Anybody have tips on ignoring all the 20-something bust-job gym babes that poured themselves into their spandex? If you're one of those women, smack yourself, please.

4 comments:

jen said...

Oh my friend... Are we twins??? My story is similar to yours in so many ways. :) I have no idea how to ignore the sticks at the gym. I used to take an aerobics class five days a week and worked so hard at it. Our teacher kept saying that if we worked hard, we could look just like her. After a year (plus) of this hard work, we learned that she had a boob job and had only one baby. I was so discouraged that I quit and have never been good at exercise since. :)

hiccups said...

I can relate a LOT. I have struggled with my eating for years. Happily, I'm not in that place today.

Being somewhat addicted to sugar would be like being a little pregnant. It's pretty much an all or nothing type deal.

There is always going to be someone younger and firmer at the gym. It sounds like there may be more of them in your gym than mine, but they are everywhere. They have nothing to do with me. What they have has nothing to do with what I can achieve.
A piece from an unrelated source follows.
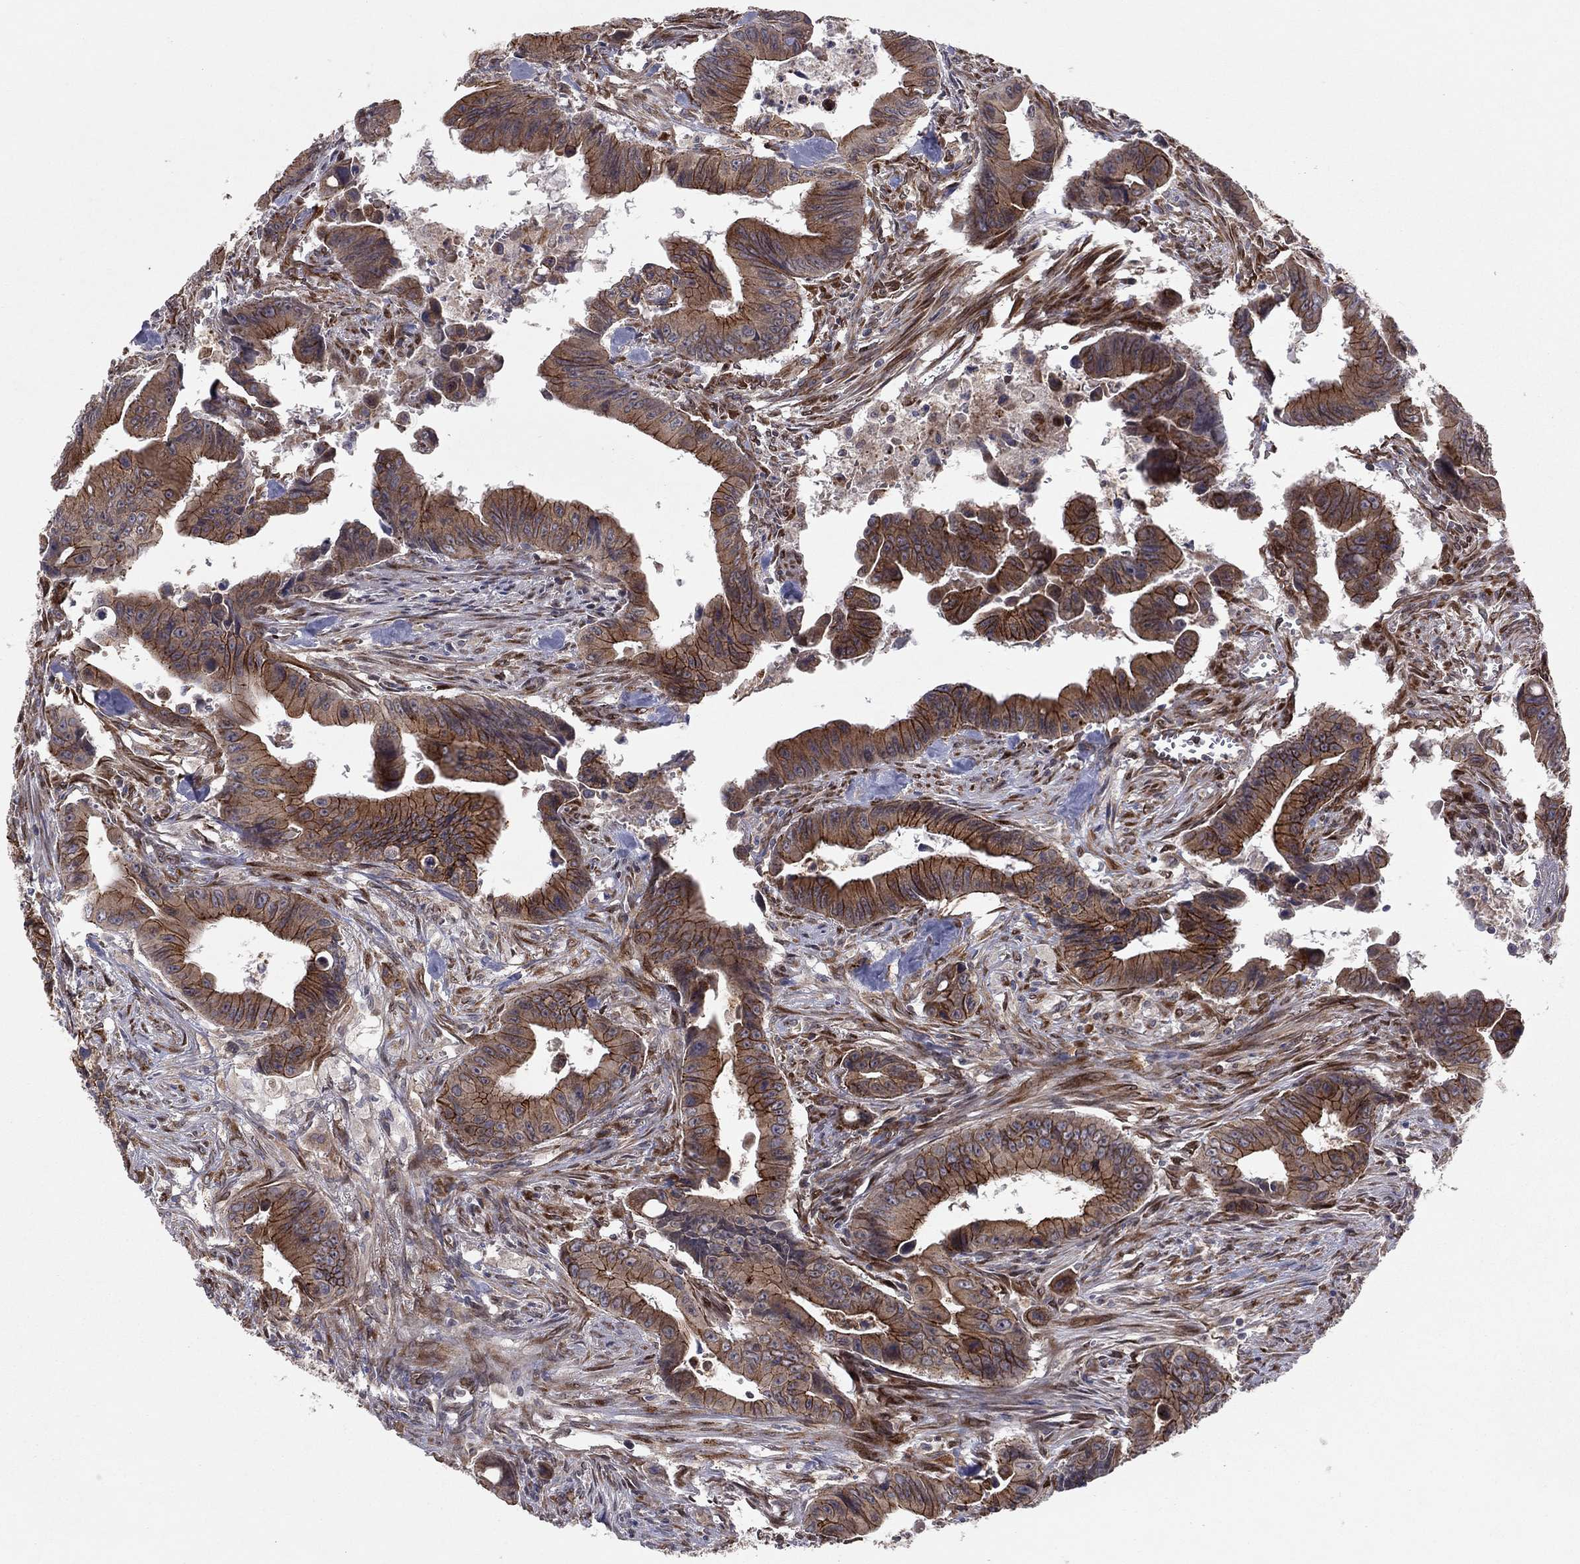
{"staining": {"intensity": "strong", "quantity": "25%-75%", "location": "cytoplasmic/membranous"}, "tissue": "colorectal cancer", "cell_type": "Tumor cells", "image_type": "cancer", "snomed": [{"axis": "morphology", "description": "Adenocarcinoma, NOS"}, {"axis": "topography", "description": "Colon"}], "caption": "Immunohistochemistry of colorectal cancer (adenocarcinoma) reveals high levels of strong cytoplasmic/membranous staining in approximately 25%-75% of tumor cells. The protein is shown in brown color, while the nuclei are stained blue.", "gene": "YIF1A", "patient": {"sex": "female", "age": 87}}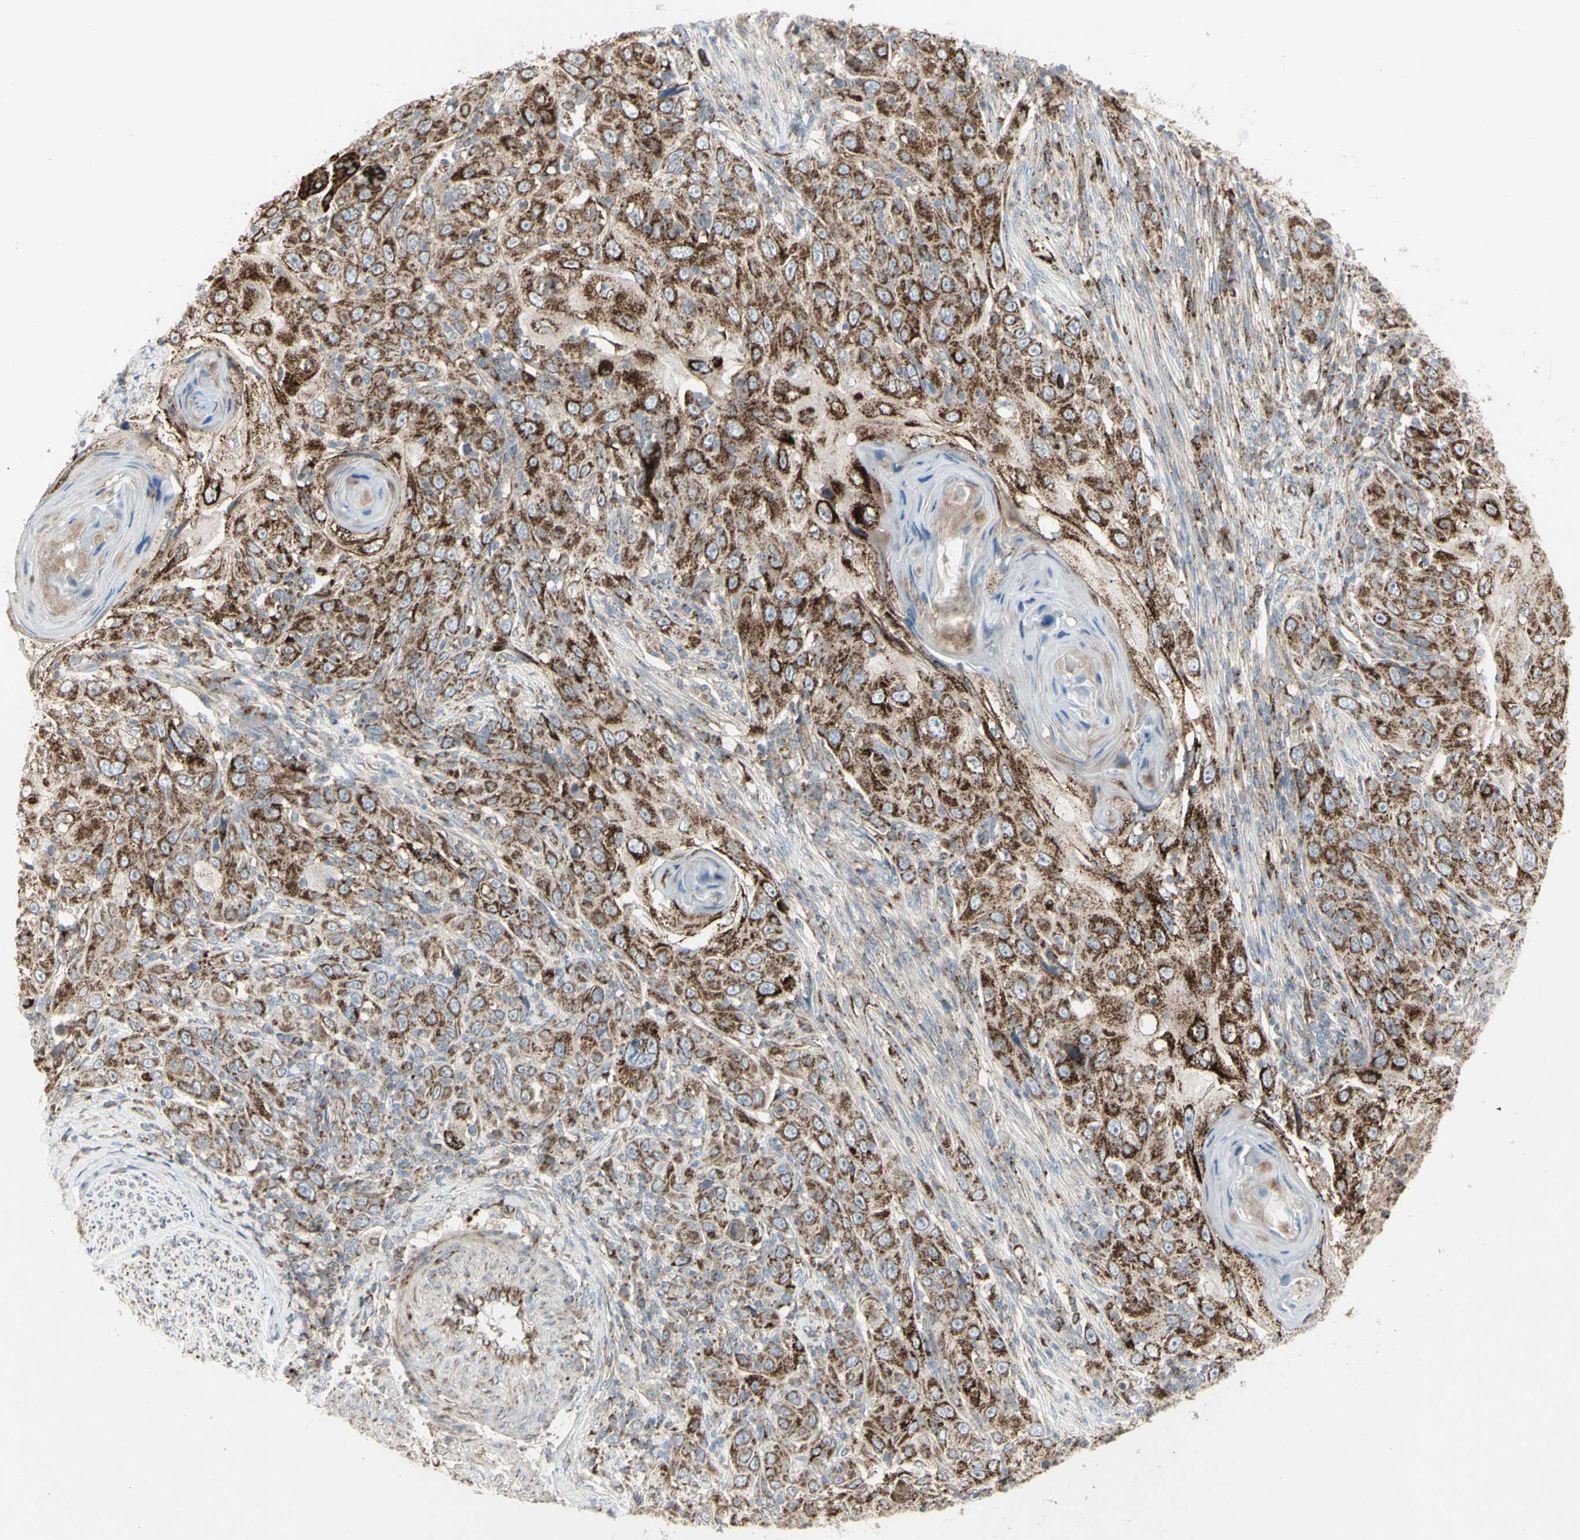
{"staining": {"intensity": "strong", "quantity": ">75%", "location": "cytoplasmic/membranous"}, "tissue": "skin cancer", "cell_type": "Tumor cells", "image_type": "cancer", "snomed": [{"axis": "morphology", "description": "Squamous cell carcinoma, NOS"}, {"axis": "topography", "description": "Skin"}], "caption": "High-power microscopy captured an immunohistochemistry (IHC) histopathology image of skin cancer, revealing strong cytoplasmic/membranous staining in approximately >75% of tumor cells.", "gene": "CYB5R1", "patient": {"sex": "female", "age": 88}}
There's this lady at my gym. I've been watching her for months and months now. She's probably in her mid 70's. She has worked her butt off pretty literally. She wasn't too overweight at the start -- just not toned with a bit of pudgey. About everyone in the gym was younger than her and a lot were more toned than her, but I doubt she gave it a second thought. She certainly didn't act like she did. She's one buff lady now. She's got stronger arms than me for sure and her legs are more toned than mine even if we can do about the same weights. I think she's awesome.

As a final thought on the eating. It doesn't always have to be a big struggle. It doesn't always have to be this willpower battle. No matter how tough a person is, they can't fight all the time. Some people can fight enough to lose weight and some can fight long enough to even keep it off awhile, but why should food or fighting it or giving up on fighting it (and trying to accept overweightness) be the center of my universe?

Marjorie said...

Have you thought about swimming for some aerobic exercise while you are waiting for your knee? If it wouldn't hurt your knee it might be a good idea because it takes the weight off the joints. I know that my arthritis was much better while I was swimming regularly. My ob-gyn couldn't believe how much I lost in the middle area of my body when I went back for my annual check up after your dear husband was born!

I just signed up with our old gym last month. It is hard to make time to go back but I know that I have to do it so I can keep up with all of you guys. It's not the same now it is co-ed but I am thankful for the good looking sticks. That means the guys are not paying any attention to me!

One other observation. It took me a long time to realize often when I thought I was hungry I was actually thirsty. So now I try to have a drink first. Then I can decide if I really want to reach for the sweet or salty snack. It also helps me to have cut veggies available. Less calories, more fiber:)

Lisa said...

"I am thankful for the good looking sticks. That means the guys are not paying any attention to me!"

Oooh I like that attitude - great point!

Yes, swimming would work, I think. We went to the pool for the afternoon last week and I spent an hour doing some kicks on the side of the pool (I got lots of dirty looks from the little 'edge hugger' kids). I was amazed how tired I was after doing that. Water work is deceptive that way.

Thanks for the ideas everyone! (Hint - that does not mean you can't post more!)